As the end of term approaches in Edinburgh, most students are harassing letting agents in search of the perfect flat for next year; their biggest worry is if pubs will be open when they return. For many 2nd years, however, there is an even bigger question mark hanging over the next year; where in the world they will be, and when on earth they will find out. With the pandemic still raging, bringing most countries to impose yet more travel bans, it is impossible to know what the next term will look like for those anticipating a chance to study abroad.
Edinburgh cancelled all study abroad and work placements for the beginning of this academic year, and many didn’t go ahead in the second semester either. The University has continued to offer year abroad places for next year, allocating them from late January. For those students who secured an offer, they are now being told that some, if not all, of the year may have to be abandoned. In most cases this is out of Edinburgh’s hands and due to decisions made by the host institutions or foreign governments.
Unsurprisingly advice from the University has been vague. Edinburgh Global is officially saying, “Due to the ongoing situation with Covid-19, some exchange partners are cancelling exchanges affecting the 2021/22 academic year. This, coupled with continued and ever-changing travel restrictions, means that we cannot guarantee that 2021/22 study and work abroad activities will go ahead as planned.”
They have therefore advised students not to make any firm arrangements or financial commitments at this stage – effectively leaving students in an anxious limbo. Although this is unhelpful, it is all they can do at the moment, with the only alternative being to cancel them all.
Many host institutions, for example all those in Australia, have already cancelled their first semester exchanges, leaving students here until at least Christmas. Some students have dropped out of their exchanges altogether, opting to stay in Edinburgh for the entirety of their third year rather than risk further uncertainty and confusion.
For language students, spending time abroad is a requirement of their degree and a very valuable opportunity. If some foreign universities cancel exchanges, and others do not, then those who do get to go abroad will have an unfair advantage.

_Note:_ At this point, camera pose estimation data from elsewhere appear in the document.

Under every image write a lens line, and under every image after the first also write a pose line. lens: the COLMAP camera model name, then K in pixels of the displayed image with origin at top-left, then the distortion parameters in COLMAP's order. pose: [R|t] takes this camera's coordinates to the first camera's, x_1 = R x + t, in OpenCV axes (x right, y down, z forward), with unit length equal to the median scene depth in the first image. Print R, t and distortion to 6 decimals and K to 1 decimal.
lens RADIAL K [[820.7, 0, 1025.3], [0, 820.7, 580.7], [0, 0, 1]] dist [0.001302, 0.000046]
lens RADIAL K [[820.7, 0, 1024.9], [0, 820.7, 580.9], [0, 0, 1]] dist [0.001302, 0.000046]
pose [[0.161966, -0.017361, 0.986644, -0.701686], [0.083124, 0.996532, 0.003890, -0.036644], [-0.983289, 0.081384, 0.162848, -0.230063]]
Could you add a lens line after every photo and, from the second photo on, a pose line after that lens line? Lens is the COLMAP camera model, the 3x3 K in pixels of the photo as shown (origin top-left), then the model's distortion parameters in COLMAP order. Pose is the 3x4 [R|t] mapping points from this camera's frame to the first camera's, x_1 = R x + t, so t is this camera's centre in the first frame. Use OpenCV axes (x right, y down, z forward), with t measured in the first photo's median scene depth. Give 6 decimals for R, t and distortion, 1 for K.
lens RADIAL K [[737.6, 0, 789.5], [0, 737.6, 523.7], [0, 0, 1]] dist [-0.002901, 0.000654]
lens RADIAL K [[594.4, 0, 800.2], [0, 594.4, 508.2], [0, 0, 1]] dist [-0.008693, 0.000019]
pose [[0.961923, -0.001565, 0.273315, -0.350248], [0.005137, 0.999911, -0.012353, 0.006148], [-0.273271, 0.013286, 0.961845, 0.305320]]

The university is struggling with how to impose a fair system across the board to mitigate this and maintain the high standard of a language degree.
For students of Chinese for example, mainland China currently has a ban on most foreign travel, including foreign students entering the country. Universities in Taiwan have the potential to offer places but they cannot accommodate every Chinese student, so places would be incredibly competitive. After weeks of misguided, confusing information from their professors – because no one really knows what will happen – students seem to be resigned to staying in Edinburgh until they can move to China to live or study. There is also still very little official University guidance on how assessment will take place in the third year. For students this is “an incredibly frustrating position, because no one can do anything about it.” Frustration is shared among students, but they also recognise that the university is trying to keep as many doors open as possible.
With the UK’s vaccination roll out racing ahead of many others it is easy to believe the end of the pandemic is in sight. But while the domestic situation may be improving the same is not the case across the globe. For example, as of the 25th march, the EU has only managed to vaccinate 14% of its population, compared to the UK’s 46%. Students going abroad are having to juggle Edinburgh’s guidance, information from their host institutions as well as UK and foreign governments’ travel advice.
The frustrating reality for students hoping to go abroad next year is that it entirely depends on where you are going, and the situation is changing day-to-day. For now, we can only wait.